The lawyer, Neal Rodgers of Charlotte, said he thought he had a routine medical malpractice case until his researcher stumbled on the article in the Annals of Internal Medicine.
"She said, 'You won't believe it. This guy's autopsy is all over the Internet, ' " said Rodgers, who sued Sanofi-Aventis, PPD, Campbell and three other doctors involved in Study 3014.
Dr. William Lee, an FDA consultant and advisory committee member, said only 10 percent to 12 percent of drug-related adverse events are reported, so the full impact of Ketek may never be known.
"But the drug probably should not be used as a daily antibiotic, which is how they'd love to market it, " said Lee, director of the Clinical Center for Liver Diseases at the University of Texas Southwestern Medical Center in Dallas.
On Feb. 12, the day before the congressional hearing on Ketek, the FDA sharply curbed the drug's use. With health risks outweighing the benefits of using the drug for common colds, the agency limited Ketek's use to treatment of community-acquired pneumonia.
Until then, Ketek had been one of the most successful antibiotic launches in history, bringing Sanofi-Aventis nearly $400-million in U.S. sales.
Since the FDA restricted its use, Ketek sales have dropped by half.
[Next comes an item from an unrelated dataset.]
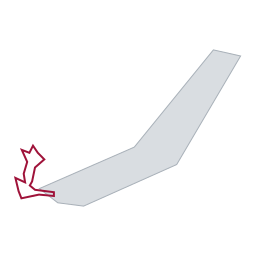 where Sandys sits in Bermuda
{"feature_id": "BMU-5141", "entity_name": "Sandys", "entity_type": "state/province", "adm_level": 1, "iso_a3": "BMU", "parent_name": "Bermuda", "parent_adm1": "", "projection": "albers", "projection_center": [-64.87, 32.287], "detail": "fine", "context": "in_parent", "style": "outline", "palette": "rose", "viewbox_px": 256, "rotation_deg": 0, "n_neighbors": 0, "source": "natural_earth", "source_scale": "10m", "svg_char_len": 489}
<svg xmlns="http://www.w3.org/2000/svg" viewBox="0 0 256 256"><path d="M176.7,164.5L83.6,206.1L57.8,202.8L39.3,188.6L134.3,147.1L213.4,49.9L240.6,56.0L176.7,164.5Z" fill="#d9dde1" stroke="#a8b0b8" stroke-width="1"/><path d="M21.4,198.3L18.6,191.2L15.4,177.9L25.1,182.4L23.7,173.7L27.2,161.9L21.8,149.9L29.4,152.8L33.0,145.7L37.8,152.8L44.3,159.4L35.0,167.5L32.1,181.4L29.8,185.5L35.0,189.8L53.9,192.2L53.9,196.0L39.0,194.6L21.4,198.3Z" fill="none" stroke="#9f1239" stroke-width="2"/></svg>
Times researcher Carolyn Edds contributed to this report. Kris Hundley can be reached at
hundley@sptimes.com or (727) 892-2996.
Glossary
Clinical research study or clinical trial:
The testing of an experimental drug or device in humans for safety and/or efficacy
Contract research organizations:
Companies that manage all or part of the clinical trial process for pharmaceutical and biotech companies
Institutional review boards:
Examine a clinical trial's protocol to ensure that the patient's rights are protected, and that the study does not present an undue or unnecessary risk to the patient
22 Number of drugs approved by the FDA in 2006
6 months Average FDA review time for priority drugs in 2006
21 months Average FDA review time for priority drugs in 1993*
10 months Average FDA review time for standard drugs in 2006
27 months Average FDA review time for standard drugs in '93*
* First full year in which the pharmaceutical industry paid user fees to the FDA in return for speedier drug approvals. Sources: FDA, U.S. Government Accountability Office
About Ketek
Use: Originally approved for acute sinusitis and chronic bronchitis as well as community-acquired pneumonia. In February, the FDA limited its use to pneumonia.
Manufacturer: Sanofi-Aventis, Paris.
Type of drug: Antibiotic (telithromycin).
FDA approval: April 1, 2004.
Potential side effects: Liver injury, loss of consciousness, visual disturbances; not to be taken by people with myasthenia gravis (a muscle disease).
U.S. sales through 2006: $374-million.
U.S. prescriptions through 2006: 6.1-million.
Estimated loss due to restrictions on use: $575-million.